First, clone ORFS to get the designs and scripts:
git clone https://github.com/The-OpenROAD-Project/OpenROAD-flow-scripts.git
cd OpenROAD-flow-scripts
I use a bash script that I created to run ORFS:
#!/bin/bash
# Use first argument as tag if provided
if [ -n "$1" ]; then
tag="$1"
echo "Using user-specified tag: $tag"
else
tag=$(git describe --tags 2>/dev/null)
if [ -n "$tag" ]; then
echo "Using Git tag: $tag"
else
echo "Warning: No tag specified and commit is not on a tag. Defaulting to 'latest'."
tag="latest"
fi
fi
echo "Running OpenROAD flow with tag: ${tag}"
docker run --rm -it \
-u $(id -u ${USER}):$(id -g ${USER}) \
-v $(pwd)/flow:/OpenROAD-flow-scripts/flow \
-v $(pwd)/..:/OpenROAD-flow-scripts/UCSC_ML_suite \
-e DISPLAY=${DISPLAY} \
-v /tmp/.X11-unix:/tmp/.X11-unix \
-v ${HOME}/.Xauthority:/.Xauthority \
--network host \
--security-opt seccomp=unconfined \
openroad/orfs:${tag}
This will not only export your display so you can run GUI applications in the Docker, but it also mounts the directory “flow” on your local filesystem in the Docker image. This directory contains the designs, scripts, and the results when you run the designs.
Add the runorfs.sh
to your filesystem in the ORFS cloned directory as a
file called runorfs.sh
and make it executable:
chmod +x runorfs.sh
You can run the version corresponding to your version of ORFS by just executing the script, or you can specify a particular tag or github commit ID. For example:
# for the version corresponding to your ORFS repository
./runorfs.sh
# for a specific version, you can specify the tag
git checkout v3.0-3141-gb6d79b23
./runorfs.sh v3.0-3141-gb6d79b23
# or a commit ID
git checkout 7fcc19
./runorfs.sh 7fcc19
Beware, your cloned version of ORFS should match the version of the Docker image that you run. If it doesn’t, you may get differences if the command interfaces change.

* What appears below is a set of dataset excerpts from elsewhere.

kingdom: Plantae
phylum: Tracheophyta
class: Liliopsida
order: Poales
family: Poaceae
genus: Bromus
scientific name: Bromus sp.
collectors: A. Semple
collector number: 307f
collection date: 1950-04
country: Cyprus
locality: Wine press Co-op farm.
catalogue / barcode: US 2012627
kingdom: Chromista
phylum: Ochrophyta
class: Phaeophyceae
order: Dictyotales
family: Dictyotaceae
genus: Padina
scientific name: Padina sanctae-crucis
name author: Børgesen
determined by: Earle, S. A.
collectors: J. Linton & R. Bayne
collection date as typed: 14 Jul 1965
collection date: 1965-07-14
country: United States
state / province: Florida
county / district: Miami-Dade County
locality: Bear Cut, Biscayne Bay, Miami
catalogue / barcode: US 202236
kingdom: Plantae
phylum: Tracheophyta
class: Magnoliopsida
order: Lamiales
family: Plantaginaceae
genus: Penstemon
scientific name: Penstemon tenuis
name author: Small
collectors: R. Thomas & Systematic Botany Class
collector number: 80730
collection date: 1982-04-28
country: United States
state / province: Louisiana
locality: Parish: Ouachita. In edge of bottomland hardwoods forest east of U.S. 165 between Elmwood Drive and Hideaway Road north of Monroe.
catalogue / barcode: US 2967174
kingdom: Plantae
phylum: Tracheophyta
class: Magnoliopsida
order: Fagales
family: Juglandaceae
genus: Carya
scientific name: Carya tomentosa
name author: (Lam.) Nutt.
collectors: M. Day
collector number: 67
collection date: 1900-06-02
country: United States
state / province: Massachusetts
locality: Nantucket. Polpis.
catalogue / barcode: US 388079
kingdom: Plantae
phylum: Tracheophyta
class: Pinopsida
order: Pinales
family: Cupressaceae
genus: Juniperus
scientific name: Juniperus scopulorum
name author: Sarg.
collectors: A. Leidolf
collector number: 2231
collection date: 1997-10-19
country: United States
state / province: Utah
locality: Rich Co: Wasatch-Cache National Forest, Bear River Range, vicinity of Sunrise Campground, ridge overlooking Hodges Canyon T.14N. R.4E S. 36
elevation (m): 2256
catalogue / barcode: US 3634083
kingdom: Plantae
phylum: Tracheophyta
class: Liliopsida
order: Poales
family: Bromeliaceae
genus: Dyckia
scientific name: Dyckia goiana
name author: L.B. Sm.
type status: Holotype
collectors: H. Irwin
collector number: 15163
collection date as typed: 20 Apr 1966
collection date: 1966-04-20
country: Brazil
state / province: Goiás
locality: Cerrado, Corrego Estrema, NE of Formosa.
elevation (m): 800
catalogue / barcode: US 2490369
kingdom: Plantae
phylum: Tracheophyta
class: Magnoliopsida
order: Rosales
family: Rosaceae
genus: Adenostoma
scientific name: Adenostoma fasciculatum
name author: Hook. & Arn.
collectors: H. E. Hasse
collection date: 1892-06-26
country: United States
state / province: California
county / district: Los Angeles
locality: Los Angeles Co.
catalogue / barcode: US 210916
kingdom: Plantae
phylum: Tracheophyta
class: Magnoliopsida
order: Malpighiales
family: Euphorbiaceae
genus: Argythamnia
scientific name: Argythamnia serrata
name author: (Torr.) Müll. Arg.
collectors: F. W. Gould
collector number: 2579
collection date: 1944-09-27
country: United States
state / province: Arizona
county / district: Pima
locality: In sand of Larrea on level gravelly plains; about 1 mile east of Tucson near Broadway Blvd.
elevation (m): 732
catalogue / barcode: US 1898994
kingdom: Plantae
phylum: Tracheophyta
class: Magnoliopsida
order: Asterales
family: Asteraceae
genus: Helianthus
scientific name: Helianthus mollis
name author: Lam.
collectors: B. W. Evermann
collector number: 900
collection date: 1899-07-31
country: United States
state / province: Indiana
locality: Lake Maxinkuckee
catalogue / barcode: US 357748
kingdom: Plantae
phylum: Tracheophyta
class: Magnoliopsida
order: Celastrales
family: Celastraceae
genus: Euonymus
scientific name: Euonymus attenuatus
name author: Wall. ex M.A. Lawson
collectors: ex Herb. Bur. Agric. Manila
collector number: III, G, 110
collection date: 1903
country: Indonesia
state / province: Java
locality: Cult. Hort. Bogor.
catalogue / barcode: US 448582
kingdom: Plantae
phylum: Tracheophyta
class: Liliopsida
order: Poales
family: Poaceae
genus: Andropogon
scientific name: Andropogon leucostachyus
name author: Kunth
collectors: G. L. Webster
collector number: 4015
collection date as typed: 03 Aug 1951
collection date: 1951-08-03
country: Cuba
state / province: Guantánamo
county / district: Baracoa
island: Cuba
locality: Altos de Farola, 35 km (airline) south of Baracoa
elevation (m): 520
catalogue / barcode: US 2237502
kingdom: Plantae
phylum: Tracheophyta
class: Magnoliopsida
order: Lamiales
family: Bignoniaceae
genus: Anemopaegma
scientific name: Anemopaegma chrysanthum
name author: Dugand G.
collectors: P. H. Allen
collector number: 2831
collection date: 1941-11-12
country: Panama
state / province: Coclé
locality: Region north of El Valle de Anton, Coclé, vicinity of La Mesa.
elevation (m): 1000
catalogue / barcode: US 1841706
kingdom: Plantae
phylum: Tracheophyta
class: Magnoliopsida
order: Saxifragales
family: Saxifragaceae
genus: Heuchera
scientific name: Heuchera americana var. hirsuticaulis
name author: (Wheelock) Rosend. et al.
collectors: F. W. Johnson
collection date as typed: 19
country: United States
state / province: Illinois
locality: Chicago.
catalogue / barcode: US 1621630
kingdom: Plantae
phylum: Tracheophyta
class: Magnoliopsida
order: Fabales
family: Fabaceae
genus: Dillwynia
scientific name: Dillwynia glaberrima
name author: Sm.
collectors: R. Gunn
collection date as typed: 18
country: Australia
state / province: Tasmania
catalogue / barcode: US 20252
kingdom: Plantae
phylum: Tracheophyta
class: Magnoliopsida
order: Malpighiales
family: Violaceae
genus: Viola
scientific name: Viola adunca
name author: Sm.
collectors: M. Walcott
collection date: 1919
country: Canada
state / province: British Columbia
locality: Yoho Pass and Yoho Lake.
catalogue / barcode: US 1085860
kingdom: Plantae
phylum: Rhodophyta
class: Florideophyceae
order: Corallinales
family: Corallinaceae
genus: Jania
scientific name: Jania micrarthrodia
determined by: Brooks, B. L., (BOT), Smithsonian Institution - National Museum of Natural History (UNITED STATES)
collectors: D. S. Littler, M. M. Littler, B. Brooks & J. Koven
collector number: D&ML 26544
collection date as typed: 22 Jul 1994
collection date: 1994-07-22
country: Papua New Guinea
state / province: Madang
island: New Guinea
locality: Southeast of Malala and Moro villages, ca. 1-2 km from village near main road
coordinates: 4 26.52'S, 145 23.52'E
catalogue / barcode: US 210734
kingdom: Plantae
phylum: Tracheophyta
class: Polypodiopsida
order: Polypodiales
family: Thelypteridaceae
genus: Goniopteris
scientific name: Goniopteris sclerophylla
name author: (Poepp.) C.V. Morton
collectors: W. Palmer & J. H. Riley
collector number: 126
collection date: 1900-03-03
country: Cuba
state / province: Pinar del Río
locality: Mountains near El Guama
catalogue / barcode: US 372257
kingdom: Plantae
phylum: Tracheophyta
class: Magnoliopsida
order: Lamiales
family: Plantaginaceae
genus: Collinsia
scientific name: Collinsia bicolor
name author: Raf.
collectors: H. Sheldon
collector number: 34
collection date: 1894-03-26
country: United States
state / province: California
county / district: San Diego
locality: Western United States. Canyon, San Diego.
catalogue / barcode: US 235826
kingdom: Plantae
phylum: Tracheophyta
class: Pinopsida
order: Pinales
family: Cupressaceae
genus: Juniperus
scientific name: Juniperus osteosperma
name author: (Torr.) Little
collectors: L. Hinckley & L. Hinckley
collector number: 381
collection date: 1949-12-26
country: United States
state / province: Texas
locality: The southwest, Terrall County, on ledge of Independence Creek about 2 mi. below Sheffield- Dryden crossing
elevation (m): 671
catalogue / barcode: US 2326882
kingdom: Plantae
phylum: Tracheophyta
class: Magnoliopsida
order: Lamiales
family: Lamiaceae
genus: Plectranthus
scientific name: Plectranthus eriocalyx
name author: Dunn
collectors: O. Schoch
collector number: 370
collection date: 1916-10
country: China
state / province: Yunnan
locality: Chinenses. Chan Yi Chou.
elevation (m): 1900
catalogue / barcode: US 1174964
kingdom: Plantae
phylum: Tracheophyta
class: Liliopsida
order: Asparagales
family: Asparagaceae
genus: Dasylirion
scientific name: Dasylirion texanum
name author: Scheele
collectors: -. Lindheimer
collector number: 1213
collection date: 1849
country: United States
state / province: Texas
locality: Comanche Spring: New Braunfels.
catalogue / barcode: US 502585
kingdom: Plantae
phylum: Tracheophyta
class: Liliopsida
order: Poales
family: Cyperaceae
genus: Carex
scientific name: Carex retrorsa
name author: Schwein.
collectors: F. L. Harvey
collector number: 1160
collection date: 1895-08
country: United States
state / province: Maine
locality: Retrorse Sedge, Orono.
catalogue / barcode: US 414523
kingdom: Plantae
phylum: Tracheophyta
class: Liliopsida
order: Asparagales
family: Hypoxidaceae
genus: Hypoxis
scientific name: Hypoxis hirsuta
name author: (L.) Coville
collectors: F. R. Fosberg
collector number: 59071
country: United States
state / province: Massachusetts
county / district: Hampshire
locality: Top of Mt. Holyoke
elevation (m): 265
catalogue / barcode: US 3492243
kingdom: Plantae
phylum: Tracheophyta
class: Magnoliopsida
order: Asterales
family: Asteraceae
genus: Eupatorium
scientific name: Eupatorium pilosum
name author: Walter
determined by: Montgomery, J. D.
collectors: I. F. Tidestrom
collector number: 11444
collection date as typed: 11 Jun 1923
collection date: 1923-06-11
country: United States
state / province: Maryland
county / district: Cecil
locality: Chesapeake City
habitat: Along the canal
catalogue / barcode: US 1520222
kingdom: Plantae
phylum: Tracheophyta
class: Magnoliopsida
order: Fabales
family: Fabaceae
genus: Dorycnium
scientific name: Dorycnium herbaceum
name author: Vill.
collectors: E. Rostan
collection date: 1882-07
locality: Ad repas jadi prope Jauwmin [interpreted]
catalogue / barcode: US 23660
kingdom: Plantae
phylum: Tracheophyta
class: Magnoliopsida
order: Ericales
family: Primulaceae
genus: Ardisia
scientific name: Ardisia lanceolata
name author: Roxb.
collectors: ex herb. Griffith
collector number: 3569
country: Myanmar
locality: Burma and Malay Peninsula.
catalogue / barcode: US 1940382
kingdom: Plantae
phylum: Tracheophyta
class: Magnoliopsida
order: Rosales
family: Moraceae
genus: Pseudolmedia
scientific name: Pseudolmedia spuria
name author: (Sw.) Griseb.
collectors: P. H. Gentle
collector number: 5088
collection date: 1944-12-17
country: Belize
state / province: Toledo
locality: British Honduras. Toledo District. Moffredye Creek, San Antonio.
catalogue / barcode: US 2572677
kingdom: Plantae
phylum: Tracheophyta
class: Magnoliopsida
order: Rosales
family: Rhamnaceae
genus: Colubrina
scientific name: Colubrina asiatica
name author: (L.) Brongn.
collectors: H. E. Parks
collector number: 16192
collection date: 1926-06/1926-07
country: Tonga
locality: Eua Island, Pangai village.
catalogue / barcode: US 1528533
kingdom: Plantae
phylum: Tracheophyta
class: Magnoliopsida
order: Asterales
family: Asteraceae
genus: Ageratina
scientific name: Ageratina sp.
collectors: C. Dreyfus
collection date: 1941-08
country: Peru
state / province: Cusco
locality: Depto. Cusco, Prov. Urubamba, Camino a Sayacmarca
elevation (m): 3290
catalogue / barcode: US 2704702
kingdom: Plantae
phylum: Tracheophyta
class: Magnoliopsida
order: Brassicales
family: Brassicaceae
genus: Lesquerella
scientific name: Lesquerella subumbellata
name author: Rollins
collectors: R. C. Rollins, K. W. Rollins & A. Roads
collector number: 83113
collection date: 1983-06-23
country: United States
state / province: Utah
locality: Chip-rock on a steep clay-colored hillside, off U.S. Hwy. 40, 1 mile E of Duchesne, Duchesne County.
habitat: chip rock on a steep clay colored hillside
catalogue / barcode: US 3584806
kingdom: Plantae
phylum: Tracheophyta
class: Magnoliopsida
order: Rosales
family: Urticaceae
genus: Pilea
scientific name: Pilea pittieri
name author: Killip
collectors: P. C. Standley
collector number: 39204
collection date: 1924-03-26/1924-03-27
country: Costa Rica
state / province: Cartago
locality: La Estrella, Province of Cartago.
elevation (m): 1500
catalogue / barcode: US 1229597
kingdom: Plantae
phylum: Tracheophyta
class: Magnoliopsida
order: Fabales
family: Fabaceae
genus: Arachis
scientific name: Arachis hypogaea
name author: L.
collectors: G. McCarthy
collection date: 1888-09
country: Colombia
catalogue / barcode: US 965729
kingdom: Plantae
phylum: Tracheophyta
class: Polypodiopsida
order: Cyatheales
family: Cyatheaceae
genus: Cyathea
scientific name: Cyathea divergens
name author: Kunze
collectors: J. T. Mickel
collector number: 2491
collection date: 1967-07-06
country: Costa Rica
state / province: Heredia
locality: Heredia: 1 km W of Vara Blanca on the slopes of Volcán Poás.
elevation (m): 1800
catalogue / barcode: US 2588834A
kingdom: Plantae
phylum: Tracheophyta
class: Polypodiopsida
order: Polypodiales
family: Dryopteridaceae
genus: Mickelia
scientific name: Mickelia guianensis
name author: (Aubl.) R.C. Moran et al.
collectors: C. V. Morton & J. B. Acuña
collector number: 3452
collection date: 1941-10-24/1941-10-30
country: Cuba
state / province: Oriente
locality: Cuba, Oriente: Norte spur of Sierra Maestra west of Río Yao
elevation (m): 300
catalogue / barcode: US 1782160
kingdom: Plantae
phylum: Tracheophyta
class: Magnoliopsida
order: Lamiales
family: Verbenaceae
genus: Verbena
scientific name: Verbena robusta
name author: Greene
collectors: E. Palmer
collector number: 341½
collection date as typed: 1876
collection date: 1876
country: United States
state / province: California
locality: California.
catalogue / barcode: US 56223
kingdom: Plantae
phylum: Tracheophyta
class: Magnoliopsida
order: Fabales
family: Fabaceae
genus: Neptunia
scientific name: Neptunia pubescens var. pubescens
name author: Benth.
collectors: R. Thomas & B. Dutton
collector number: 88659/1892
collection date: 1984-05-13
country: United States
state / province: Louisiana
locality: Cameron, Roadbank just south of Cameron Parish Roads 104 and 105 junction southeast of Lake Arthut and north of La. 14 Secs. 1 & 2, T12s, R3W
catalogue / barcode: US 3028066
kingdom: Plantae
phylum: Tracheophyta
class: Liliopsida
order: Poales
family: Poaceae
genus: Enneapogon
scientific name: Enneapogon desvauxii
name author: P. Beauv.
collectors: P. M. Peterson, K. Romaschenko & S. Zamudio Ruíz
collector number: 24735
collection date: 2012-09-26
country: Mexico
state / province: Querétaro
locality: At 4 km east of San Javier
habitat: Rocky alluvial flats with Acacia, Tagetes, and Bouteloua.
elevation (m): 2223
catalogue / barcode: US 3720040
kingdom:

You can safely ignore the message “groups: cannot find name for group ID 1000” when you start the Docker image.
To check your installation, run a smoke test:
I have no name!@diode:/OpenROAD-flow-scripts$ cd flow
I have no name!@diode:/OpenROAD-flow-scripts/flow$ make
This will run, by default, the design GCD (Greatest Common Divisor) in the Nangate 45nm technology. It will run the flow from synthesis to routing, and you will get a lot of output, but it should end with something like this:
Log Elapsed seconds Peak Memory/MB
1_1_yosys 0 42
1_1_yosys_canonicalize 0 38
2_1_floorplan 0 97
2_2_floorplan_macro 0 93
2_3_floorplan_tapcell 0 93
2_4_floorplan_pdn 0 95
3_1_place_gp_skip_io 0 94
3_2_place_iop 0 94
3_3_place_gp 1 194
3_4_place_resized 0 113
3_5_place_dp 0 99
4_1_cts 4 120
5_1_grt 10 213
5_2_route 17 1175
5_3_fillcell 0 97
6_1_fill 0 95
6_1_merge 1 390
6_report 0 137
Total 33 1175
Note, there might be a few “WARNING” messages, but that is ok. To view the final result, you can run:
I have no name!@diode:/OpenROAD-flow-scripts/flow$ make gui_final
which should open the GCD design like this:
You may get the following error if you try to run GUI applications from the docker.
Authorization required, but no authorization protocol specified
Could not load the Qt platform plugin "xcb" in "" even though it was found.
You can resolve this by running:
xhost +local:
before you start the Docker image. This will give the docker container permission to access your display server (X11).